=== ASSIGNMENT ===
Your job is to write out each record exactly, leaving none out.

=== Data excerpts ===
____________________
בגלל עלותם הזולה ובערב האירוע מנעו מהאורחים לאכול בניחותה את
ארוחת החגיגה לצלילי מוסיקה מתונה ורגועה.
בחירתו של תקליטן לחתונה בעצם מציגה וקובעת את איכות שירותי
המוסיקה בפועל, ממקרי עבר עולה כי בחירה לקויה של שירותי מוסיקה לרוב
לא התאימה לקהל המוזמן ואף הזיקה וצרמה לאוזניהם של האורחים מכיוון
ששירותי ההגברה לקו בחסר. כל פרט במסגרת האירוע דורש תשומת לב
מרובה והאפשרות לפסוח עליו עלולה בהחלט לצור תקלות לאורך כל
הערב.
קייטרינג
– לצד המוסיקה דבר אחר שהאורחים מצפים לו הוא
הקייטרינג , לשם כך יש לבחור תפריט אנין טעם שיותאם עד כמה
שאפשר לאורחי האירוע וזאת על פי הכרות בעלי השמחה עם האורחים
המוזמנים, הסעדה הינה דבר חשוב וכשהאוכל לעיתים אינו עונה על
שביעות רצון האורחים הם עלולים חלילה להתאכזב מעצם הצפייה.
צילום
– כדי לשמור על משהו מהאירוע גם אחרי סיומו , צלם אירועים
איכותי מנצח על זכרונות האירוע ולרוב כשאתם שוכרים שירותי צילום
____________________
=== EXPECTED ANSWER ===
בגלל עלותם הזולה ובערב האירוע מנעו מהאורחים לאכול בניחותה את
ארוחת החגיגה לצלילי מוסיקה מתונה ורגועה.
בחירתו של תקליטן לחתונה בעצם מציגה וקובעת את איכות שירותי
המוסיקה בפועל, ממקרי עבר עולה כי בחירה לקויה של שירותי מוסיקה לרוב
לא התאימה לקהל המוזמן ואף הזיקה וצרמה לאוזניהם של האורחים מכיוון
ששירותי ההגברה לקו בחסר. כל פרט במסגרת האירוע דורש תשומת לב
מרובה והאפשרות לפסוח עליו עלולה בהחלט לצור תקלות לאורך כל
הערב.
קייטרינג
– לצד המוסיקה דבר אחר שהאורחים מצפים לו הוא
הקייטרינג , לשם כך יש לבחור תפריט אנין טעם שיותאם עד כמה
שאפשר לאורחי האירוע וזאת על פי הכרות בעלי השמחה עם האורחים
המוזמנים, הסעדה הינה דבר חשוב וכשהאוכל לעיתים אינו עונה על
שביעות רצון האורחים הם עלולים חלילה להתאכזב מעצם הצפייה.
צילום
– כדי לשמור על משהו מהאירוע גם אחרי סיומו , צלם אירועים
איכותי מנצח על זכרונות האירוע ולרוב כשאתם שוכרים שירותי צילום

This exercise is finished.